Building an Alternative Polkadot Client: Gossamer 2023 Year-in-Review
A year-end update on Gossamer, ChainSafe's Go implementation of the Polkadot Host.
Built by ChainSafe, with support from the Web3 Foundation, Gossamer is a Polkadot host written in Go. That is, a framework to build and run nodes for different blockchain protocols compatible with the Polkadot ecosystem. As an alternative client, Gossamer is intended to provide greater network security and access to more developers.
Over the last twelve months, the Gossamer team has been hard at work! As the year winds down, we wanted to recap some of our achievements. Let’s go!
Migrating to PebbleDB
Gossamer switched from BadgerDB to PebbleDB due to recurring panics and poor performance. PebbleDB, developed by the CockroachDB organization, is also used in go-ethereum.
The migration process involved the following steps:
- Implementing PebbleDB: A new implementation of our storage interface using PebbleDB was created and placed under the internal/database directory.
- Ensuring compatibility: The PebbleDB implementation fulfills our storage interface, allowing for seamless integration with existing applications.
Our migration to PebbleDB proved to be a success! We have not experienced any of the recurring panics or memory issues that we experienced with BadgerDB.
Synching and block finalization
Another significant milestone was surpassing the 9.4 million block sync mark. This impressive feat is the result of a major refactor of the sync package, leading to a multitude of improvements that enhance stability, speed, and overall user experience.
A few key improvements:
- Faster synchronization & enhanced error handling: The new sync approach is more stable and consistent, eliminating bugs and discrepancies that previously bogged down the process. Blocks can now be retrieved more efficiently, resulting in significantly faster synchronization times. This is achieved through the use of worker pools and an optimized peer selection system, translating to a quicker and more efficient experience for users syncing their nodes. The updated sync package can also identify and punish peers who send bad blocks, ensuring data integrity and preventing the spread of corrupted information.

• Instructions to follow:
Echo the Gossamer 2023 review word for word, starting with "Migrating to PebbleDB" and going on through "the internal/database directory.".

• Material provided:
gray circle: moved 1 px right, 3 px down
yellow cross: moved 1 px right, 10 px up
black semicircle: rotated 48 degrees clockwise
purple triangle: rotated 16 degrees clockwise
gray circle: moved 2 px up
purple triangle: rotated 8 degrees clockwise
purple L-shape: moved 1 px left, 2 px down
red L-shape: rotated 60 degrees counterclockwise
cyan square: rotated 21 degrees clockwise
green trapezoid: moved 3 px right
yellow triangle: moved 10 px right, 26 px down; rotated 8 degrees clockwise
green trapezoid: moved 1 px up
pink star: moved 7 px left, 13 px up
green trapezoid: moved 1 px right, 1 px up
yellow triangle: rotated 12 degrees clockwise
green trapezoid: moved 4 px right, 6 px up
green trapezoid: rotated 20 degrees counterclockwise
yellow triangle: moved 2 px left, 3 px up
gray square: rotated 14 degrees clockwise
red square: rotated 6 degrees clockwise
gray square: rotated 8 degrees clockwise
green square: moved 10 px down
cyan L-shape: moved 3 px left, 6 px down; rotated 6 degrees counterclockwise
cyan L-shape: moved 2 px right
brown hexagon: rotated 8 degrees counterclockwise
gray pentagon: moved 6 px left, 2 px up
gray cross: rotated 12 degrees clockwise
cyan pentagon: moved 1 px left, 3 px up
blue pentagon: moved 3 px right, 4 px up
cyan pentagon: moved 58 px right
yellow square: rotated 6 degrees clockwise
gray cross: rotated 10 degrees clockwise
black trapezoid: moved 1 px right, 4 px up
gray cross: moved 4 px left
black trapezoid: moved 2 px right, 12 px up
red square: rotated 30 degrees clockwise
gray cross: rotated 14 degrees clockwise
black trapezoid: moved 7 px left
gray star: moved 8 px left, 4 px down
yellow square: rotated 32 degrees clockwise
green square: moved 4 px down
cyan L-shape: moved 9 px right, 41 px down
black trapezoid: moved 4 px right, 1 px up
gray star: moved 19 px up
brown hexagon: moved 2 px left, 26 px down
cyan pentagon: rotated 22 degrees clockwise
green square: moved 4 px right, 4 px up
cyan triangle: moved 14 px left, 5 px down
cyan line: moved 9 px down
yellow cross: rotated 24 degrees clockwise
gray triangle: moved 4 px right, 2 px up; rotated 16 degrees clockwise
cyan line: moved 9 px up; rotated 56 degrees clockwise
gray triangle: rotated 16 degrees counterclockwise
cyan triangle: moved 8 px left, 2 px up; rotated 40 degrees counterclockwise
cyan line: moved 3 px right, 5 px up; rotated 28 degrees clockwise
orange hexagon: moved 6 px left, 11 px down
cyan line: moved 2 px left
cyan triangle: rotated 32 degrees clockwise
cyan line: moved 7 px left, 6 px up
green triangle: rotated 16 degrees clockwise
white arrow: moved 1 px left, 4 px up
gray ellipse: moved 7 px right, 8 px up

• Output for this exercise:
Migrating to PebbleDB
Gossamer switched from BadgerDB to PebbleDB due to recurring panics and poor performance. PebbleDB, developed by the CockroachDB organization, is also used in go-ethereum.
The migration process involved the following steps:
- Implementing PebbleDB: A new implementation of our storage interface using PebbleDB was created and placed under the internal/database directory.